ほとんどの組込み関数名は、次の表記規則に従います。

_mm_<intrin_op>_<suffix>

<intrin_op> 組込み関数の基本操作を示します。例えば、加算の場合は add、減算の場合は sub になります。
<suffix> 命令の操作対象となるデータの型を示します。各サフィックスの最初の1文字または2文字は、データがパックドデータ(p)、拡張パックドデータ(ep)、またはスカラデータ(s)であることを示します。その他の文字は、次のとおりデータ型を示します。
  • s 単精度浮動小数点値
  • d 倍精度浮動小数点値
  • i128 符号付き128ビット整数
  • i64 符号付き64ビット整数
  • u64 符号なし64ビット整数
  • i32 符号付き32ビット整数
  • u32 符号なし32ビット整数
  • i16 符号付き16ビット整数
  • u16 符号なし16ビット整数
  • i8 符号付き8ビット整数
  • u8 符号なし8ビット整数

変数名を付加した数字は、パックされたオブジェクトの要素を示します。例えば、r0rの最下位ワードです。一部の組込み関数は、2つ以上の命令で実行するため、「複合組込み関数」と呼ばれます。

パックされた値は、右から左の順序で表現し、最下位の値がスカラ操作に使用されます。

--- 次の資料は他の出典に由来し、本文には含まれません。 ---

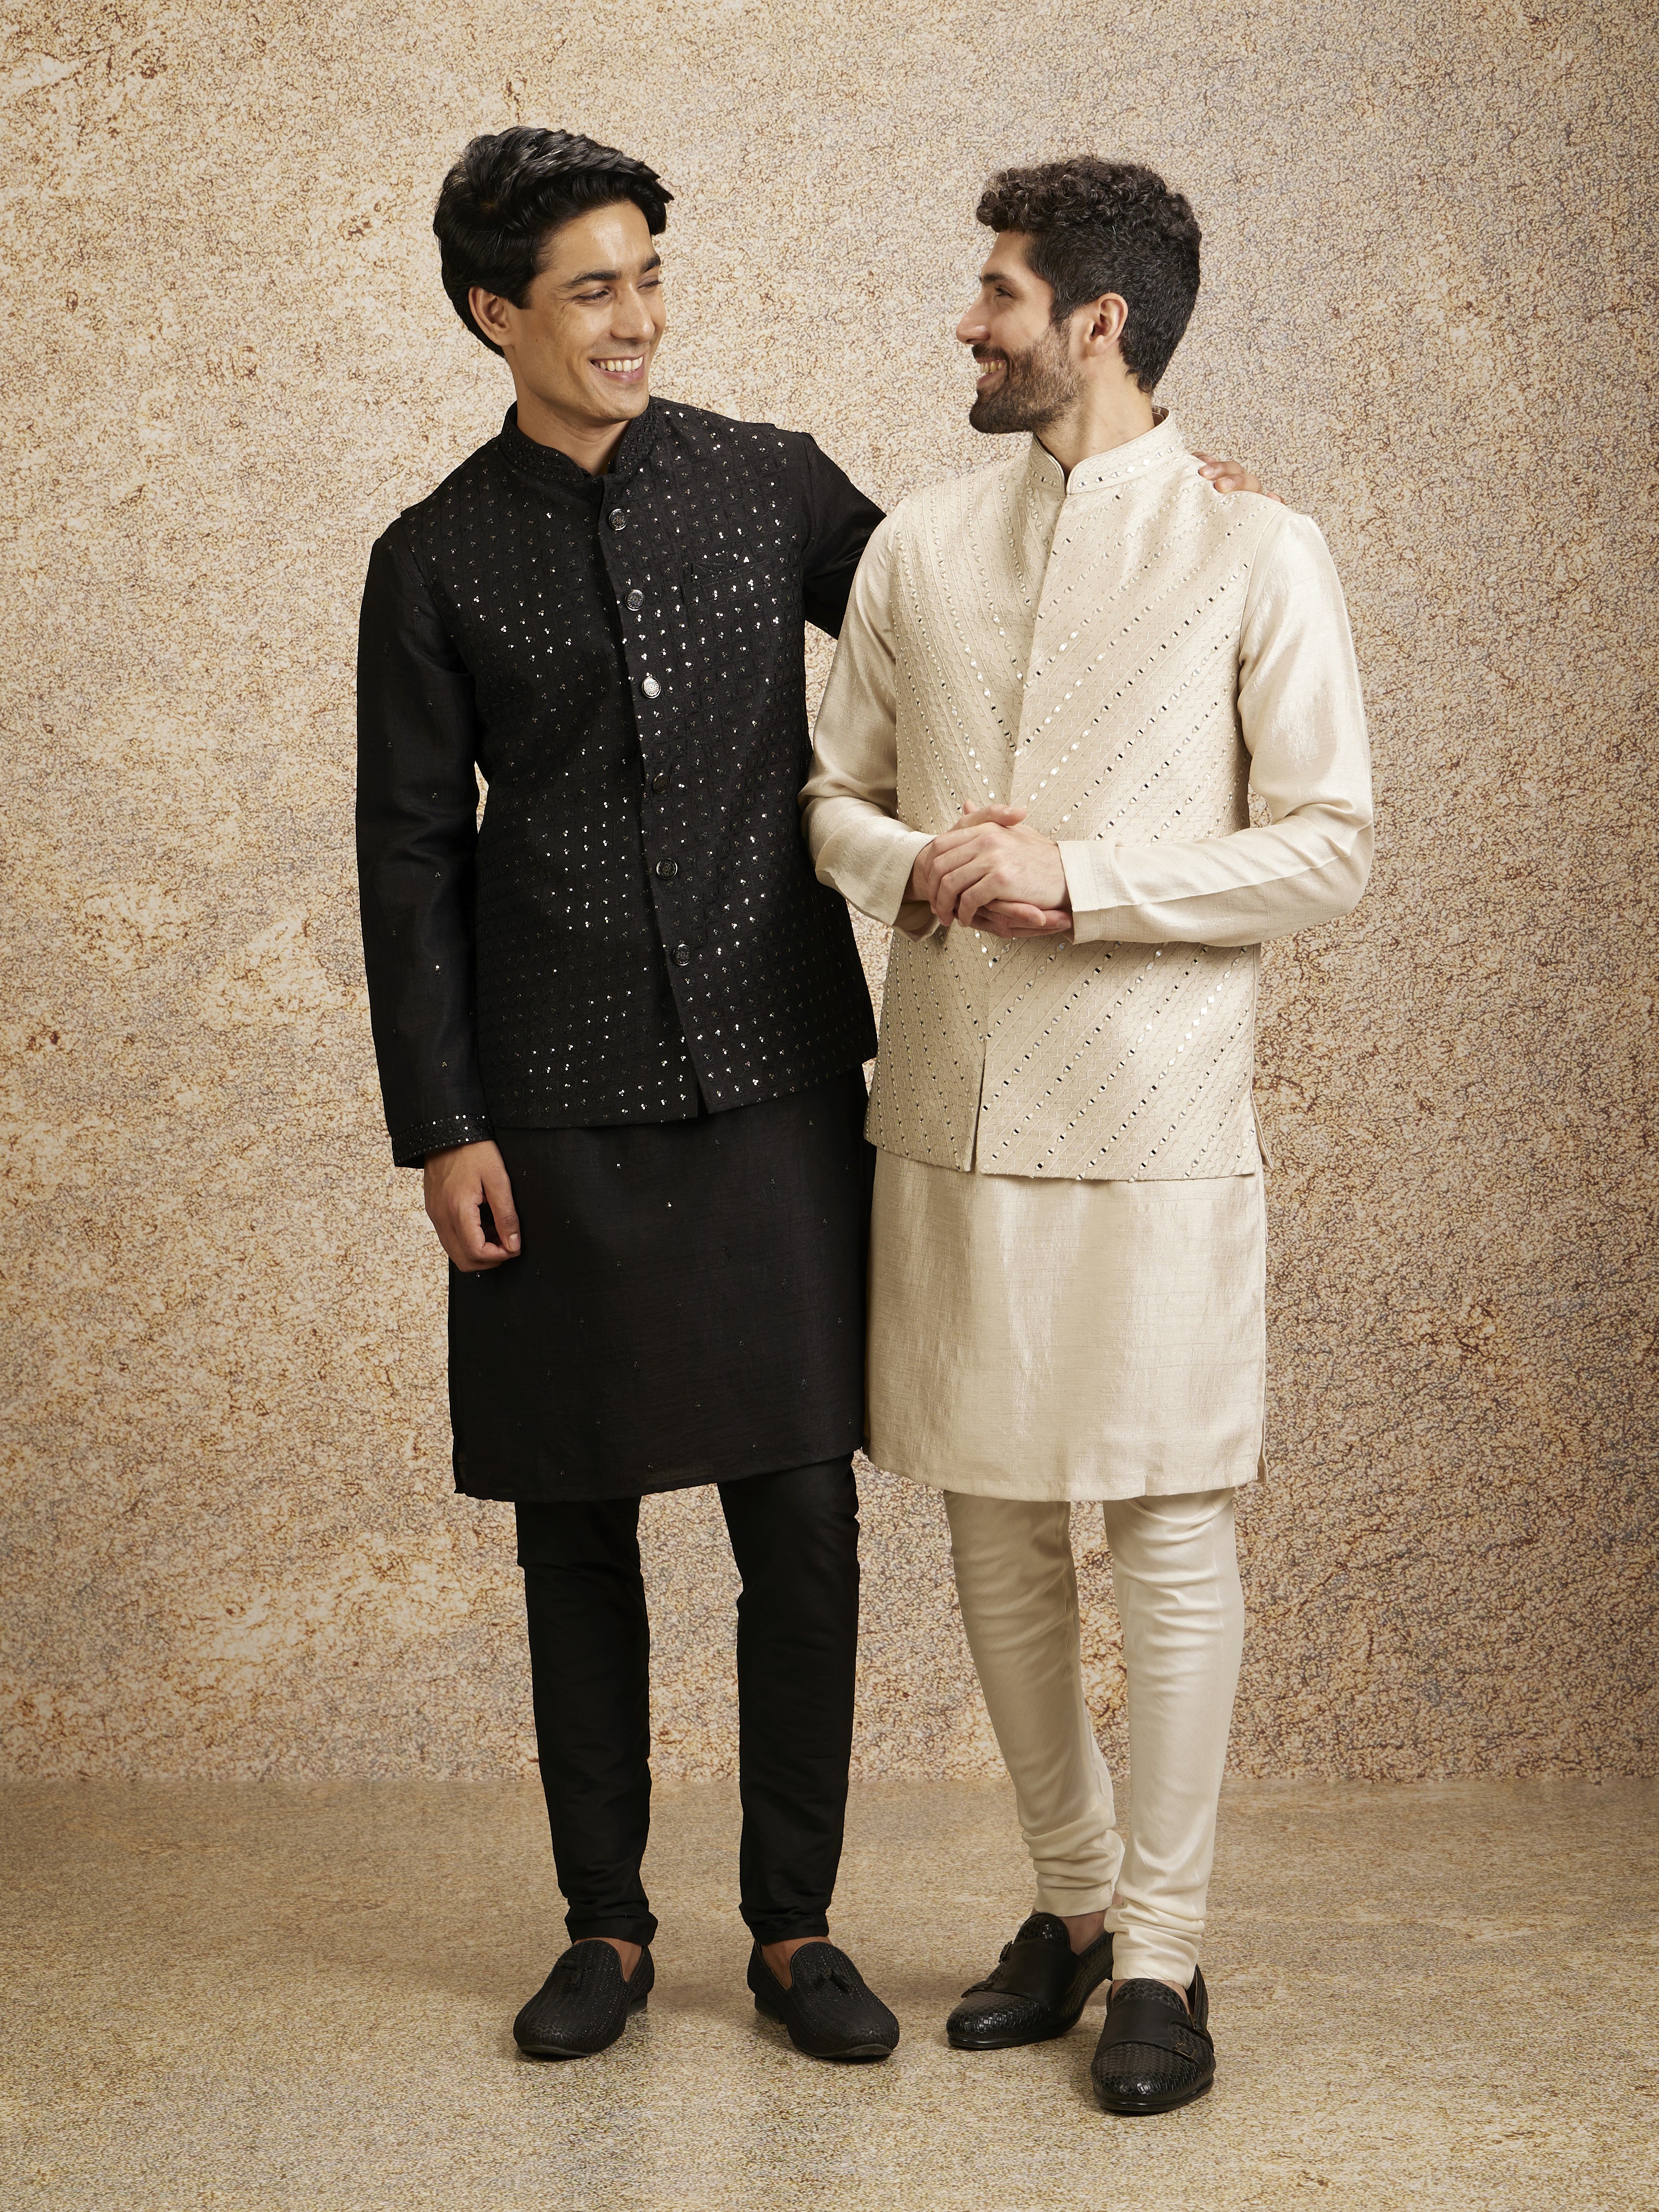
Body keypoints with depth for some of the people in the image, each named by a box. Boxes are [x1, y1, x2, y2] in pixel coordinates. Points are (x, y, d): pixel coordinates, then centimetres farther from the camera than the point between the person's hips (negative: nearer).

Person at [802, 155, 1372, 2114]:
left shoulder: (1256, 555, -3)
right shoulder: (915, 550, 10)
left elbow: (1327, 849, -7)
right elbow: (827, 791, 15)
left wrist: (1074, 880, -15)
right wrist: (916, 862, -8)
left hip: (1152, 1130, -4)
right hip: (949, 1115, 5)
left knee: (1171, 1538, 1)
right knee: (995, 1531, 11)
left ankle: (1161, 1952, 14)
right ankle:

次の操作の例について考えます。

double a[2] = {1.0, 2.0};

__m128d t = _mm_load_pd(a);

上の操作の結果は、次のそれぞれの操作と同じになります。

__m128d t = _mm_set_pd(2.0, 1.0);

__m128d t = _mm_setr_pd(1.0, 2.0);

つまり、値tを保持するxmmレジスタは、次のようになります。

「スカラ」要素は 1. 0です。一部の組込み関数では、命令の性質上、
引数として即値(定数整数リテラル)を指定しなければなりません。

組込み関数の構文

コードの中で組込み関数を使用するには、次の構文の行を挿入します。

data_type intrinsic_name (parameters)

各項の意味は次のとおりです。

data_type 戻りデータ型。voidint__m64__m128__m128d__m128i__int64のうちのいずれかです。すべてのインテル・アーキテクチャでサポートする組込み関数は、組込み関数の構文の定義に従って、その他のデータ型を返す場合があります。
intrinsic_name この名前は、実際の命令をインライン展開する代わりに C++ コード内で使用できる関数として機能します。
parameters 各組込み関数が要求するパラメータを表します。